-- QUELLENAUSZUG --
Viktor Orbán ist es inzwischen gelungen, Europas größte Minderheitenorganisation — die Fuen — zu kapern. Lorant Vincze, Angehöriger der ungarischen Minderheit in Rumänien, Europaparlamentarier und Fuen-Vorsitzender, setzte gekonnt die auch in Südtirol mitentwickelte Minority-Safepack-Initiative um. Mehr als eine Million Bürgerinnen und Bürger sprachlicher und nationaler Minderheiten unterschrieben die Bürgerinitiative zur Förderung der Minderheiten in der EU. Die EU-Kommission nahm die Initiative nicht zur Kenntnis. Zur Freude von Orbán, der deshalb die EU als minderheitenfeindlich brandmarken konnte.

Vincze und seine ungarischen Mitstreitenden dockten die Fuen beim ungarischen Staat an, wurden zu einer außenpolitischen Vorfeldorganisation der Orbán-Regierung. Vincze brachte erfolgreich ungarnkritische Stimmen in der Fuen zum Schweigen.

Die Fuen trifft sich im September im südungarischen Pesc/Pecuh/Fünfkirchen zu ihrem Kongress. Schirmherr ist Viktor Orbán. Wahrscheinlich wird er sich von den Vertreterinnen und Vertretern der Minderheiten als Führer gegen die supranationale und minderheitenfeindliche Brüsseler Bürokratie feiern lassen.

Für viele Rechte in der CDU/CSU ist das illiberale Ungarn des Viktor Orbán zur ideologischen Anlaufstelle geworden. Ungarn, das — diplomatisch umschrieben — nationalkonservative Projekt für ein anderes, rechtes Europa, ein Labor für die Reise zurück in die Vergangenheit. Letzthin besuchte der ehemalige österreichische Bundeskanzler Sebastian Kurz das Treffen der Rechten im Schafspelz.

-- ARBEITSAUFTRAG A --
Bearbeite im Quellenauszug den Abschnitt von "Die Fuen trifft" bis einschließlich "Bürokratie feiern lassen.": Gib ihn wieder und setze dabei "Jahrestreffen" an die Stelle von "Kongress".

-- DATENSATZ --
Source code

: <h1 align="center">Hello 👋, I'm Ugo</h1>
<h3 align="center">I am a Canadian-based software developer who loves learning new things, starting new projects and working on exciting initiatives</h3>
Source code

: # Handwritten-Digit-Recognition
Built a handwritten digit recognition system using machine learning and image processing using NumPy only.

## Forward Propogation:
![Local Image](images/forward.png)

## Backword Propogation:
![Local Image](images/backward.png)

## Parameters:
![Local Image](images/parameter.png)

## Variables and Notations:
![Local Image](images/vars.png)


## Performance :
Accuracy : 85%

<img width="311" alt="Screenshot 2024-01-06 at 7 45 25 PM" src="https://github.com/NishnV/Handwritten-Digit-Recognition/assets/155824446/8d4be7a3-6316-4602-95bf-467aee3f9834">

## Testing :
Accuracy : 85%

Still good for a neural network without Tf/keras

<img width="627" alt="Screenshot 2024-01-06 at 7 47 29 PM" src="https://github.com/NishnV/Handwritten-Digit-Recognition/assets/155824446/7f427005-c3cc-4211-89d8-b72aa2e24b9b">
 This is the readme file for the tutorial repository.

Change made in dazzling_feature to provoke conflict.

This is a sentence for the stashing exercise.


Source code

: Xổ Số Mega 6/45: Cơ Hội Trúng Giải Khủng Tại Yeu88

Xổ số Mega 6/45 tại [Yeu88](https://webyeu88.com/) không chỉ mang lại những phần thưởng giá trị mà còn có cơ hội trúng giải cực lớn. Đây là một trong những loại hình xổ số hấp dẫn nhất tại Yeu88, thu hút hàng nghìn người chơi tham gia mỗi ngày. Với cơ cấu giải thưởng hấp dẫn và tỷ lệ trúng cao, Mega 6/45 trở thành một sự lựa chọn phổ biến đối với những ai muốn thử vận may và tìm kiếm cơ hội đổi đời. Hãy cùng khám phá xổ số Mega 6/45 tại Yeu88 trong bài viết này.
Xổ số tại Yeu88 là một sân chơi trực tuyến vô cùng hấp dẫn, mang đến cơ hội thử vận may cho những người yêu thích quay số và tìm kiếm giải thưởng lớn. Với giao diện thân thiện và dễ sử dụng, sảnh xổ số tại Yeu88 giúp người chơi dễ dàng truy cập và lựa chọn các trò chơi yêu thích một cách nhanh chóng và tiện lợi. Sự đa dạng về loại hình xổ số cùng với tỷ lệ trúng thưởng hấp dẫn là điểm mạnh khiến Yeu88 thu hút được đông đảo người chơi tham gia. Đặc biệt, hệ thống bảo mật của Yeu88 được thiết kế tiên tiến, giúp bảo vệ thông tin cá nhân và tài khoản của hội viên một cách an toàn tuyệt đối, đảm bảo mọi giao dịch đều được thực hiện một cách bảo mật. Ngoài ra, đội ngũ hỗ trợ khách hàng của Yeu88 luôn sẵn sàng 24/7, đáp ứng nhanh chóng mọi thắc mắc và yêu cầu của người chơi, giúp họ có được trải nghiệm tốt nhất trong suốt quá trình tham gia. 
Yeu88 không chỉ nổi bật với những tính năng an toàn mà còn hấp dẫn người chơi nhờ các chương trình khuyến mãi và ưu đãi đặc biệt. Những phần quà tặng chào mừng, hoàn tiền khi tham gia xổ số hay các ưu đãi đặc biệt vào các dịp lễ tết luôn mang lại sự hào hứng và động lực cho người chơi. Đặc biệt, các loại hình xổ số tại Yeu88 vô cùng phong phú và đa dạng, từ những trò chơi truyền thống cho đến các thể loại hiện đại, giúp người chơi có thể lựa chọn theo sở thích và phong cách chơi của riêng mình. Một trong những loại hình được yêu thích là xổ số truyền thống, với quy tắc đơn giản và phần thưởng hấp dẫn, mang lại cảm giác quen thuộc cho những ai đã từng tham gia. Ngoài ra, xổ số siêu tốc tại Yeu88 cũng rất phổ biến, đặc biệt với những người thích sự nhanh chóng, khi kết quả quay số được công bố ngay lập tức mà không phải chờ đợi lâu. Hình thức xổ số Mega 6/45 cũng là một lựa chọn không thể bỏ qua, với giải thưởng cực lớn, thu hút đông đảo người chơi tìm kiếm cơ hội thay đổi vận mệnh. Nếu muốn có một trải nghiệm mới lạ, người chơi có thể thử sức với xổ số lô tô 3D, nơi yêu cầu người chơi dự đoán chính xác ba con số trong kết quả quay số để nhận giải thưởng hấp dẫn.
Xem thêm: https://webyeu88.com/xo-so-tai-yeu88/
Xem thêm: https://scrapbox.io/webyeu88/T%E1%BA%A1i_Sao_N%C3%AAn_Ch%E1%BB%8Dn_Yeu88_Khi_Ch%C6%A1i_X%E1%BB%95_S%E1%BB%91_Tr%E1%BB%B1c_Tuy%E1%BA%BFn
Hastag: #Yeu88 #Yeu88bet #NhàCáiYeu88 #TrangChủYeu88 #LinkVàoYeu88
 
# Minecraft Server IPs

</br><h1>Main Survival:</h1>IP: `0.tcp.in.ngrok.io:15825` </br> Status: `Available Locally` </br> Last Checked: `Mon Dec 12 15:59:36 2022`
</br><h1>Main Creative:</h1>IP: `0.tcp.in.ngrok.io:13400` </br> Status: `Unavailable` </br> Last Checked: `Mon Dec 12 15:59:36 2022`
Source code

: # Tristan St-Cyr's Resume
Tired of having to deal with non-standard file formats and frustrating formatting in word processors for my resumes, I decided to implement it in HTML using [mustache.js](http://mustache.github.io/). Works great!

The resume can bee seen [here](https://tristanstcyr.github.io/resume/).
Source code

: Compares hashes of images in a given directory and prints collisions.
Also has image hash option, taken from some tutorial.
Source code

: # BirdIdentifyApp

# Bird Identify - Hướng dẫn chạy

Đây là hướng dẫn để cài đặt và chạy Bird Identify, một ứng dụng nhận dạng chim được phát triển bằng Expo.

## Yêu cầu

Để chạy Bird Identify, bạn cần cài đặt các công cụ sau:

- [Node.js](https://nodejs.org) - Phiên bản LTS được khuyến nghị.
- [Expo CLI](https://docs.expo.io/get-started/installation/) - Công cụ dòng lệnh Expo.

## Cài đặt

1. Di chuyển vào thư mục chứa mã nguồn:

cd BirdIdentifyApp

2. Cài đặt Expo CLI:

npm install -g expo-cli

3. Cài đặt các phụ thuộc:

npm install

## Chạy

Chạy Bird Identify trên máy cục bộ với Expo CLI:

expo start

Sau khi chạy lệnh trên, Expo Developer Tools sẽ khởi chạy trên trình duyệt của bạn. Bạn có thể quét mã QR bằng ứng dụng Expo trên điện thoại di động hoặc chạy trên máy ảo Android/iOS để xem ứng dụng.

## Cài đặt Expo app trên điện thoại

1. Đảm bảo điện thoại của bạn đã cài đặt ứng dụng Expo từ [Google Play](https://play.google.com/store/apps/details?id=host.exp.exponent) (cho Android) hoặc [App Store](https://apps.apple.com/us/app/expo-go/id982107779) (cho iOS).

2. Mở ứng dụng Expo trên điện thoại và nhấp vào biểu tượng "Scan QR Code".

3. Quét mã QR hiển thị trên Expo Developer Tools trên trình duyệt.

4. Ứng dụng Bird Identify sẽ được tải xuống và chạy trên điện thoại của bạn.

-- ARBEITSAUFTRAG B --
Entnimm den Einträgen jede Zeile, in der die Zeichenfolge "không" vorkommt, wobei Groß- und Kleinschreibung zu beachten ist.

-- ANTWORTBEREICH A --
Die Fuen trifft sich im September im südungarischen Pesc/Pecuh/Fünfkirchen zu ihrem Jahrestreffen. Schirmherr ist Viktor Orbán. Wahrscheinlich wird er sich von den Vertreterinnen und Vertretern der Minderheiten als Führer gegen die supranationale und minderheitenfeindliche Brüsseler Bürokratie feiern lassen.

-- ANTWORTBEREICH B --
Xổ số Mega 6/45 tại [Yeu88](https://webyeu88.com/) không chỉ mang lại những phần thưởng giá trị mà còn có cơ hội trúng giải cực lớn. Đây là một trong những loại hình xổ số hấp dẫn nhất tại Yeu88, thu hút hàng nghìn người chơi tham gia mỗi ngày. Với cơ cấu giải thưởng hấp dẫn và tỷ lệ trúng cao, Mega 6/45 trở thành một sự lựa chọn phổ biến đối với những ai muốn thử vận may và tìm kiếm cơ hội đổi đời. Hãy cùng khám phá xổ số Mega 6/45 tại Yeu88 trong bài viết này.
Yeu88 không chỉ nổi bật với những tính năng an toàn mà còn hấp dẫn người chơi nhờ các chương trình khuyến mãi và ưu đãi đặc biệt. Những phần quà tặng chào mừng, hoàn tiền khi tham gia xổ số hay các ưu đãi đặc biệt vào các dịp lễ tết luôn mang lại sự hào hứng và động lực cho người chơi. Đặc biệt, các loại hình xổ số tại Yeu88 vô cùng phong phú và đa dạng, từ những trò chơi truyền thống cho đến các thể loại hiện đại, giúp người chơi có thể lựa chọn theo sở thích và phong cách chơi của riêng mình. Một trong những loại hình được yêu thích là xổ số truyền thống, với quy tắc đơn giản và phần thưởng hấp dẫn, mang lại cảm giác quen thuộc cho những ai đã từng tham gia. Ngoài ra, xổ số siêu tốc tại Yeu88 cũng rất phổ biến, đặc biệt với những người thích sự nhanh chóng, khi kết quả quay số được công bố ngay lập tức mà không phải chờ đợi lâu. Hình thức xổ số Mega 6/45 cũng là một lựa chọn không thể bỏ qua, với giải thưởng cực lớn, thu hút đông đảo người chơi tìm kiếm cơ hội thay đổi vận mệnh. Nếu muốn có một trải nghiệm mới lạ, người chơi có thể thử sức với xổ số lô tô 3D, nơi yêu cầu người chơi dự đoán chính xác ba con số trong kết quả quay số để nhận giải thưởng hấp dẫn.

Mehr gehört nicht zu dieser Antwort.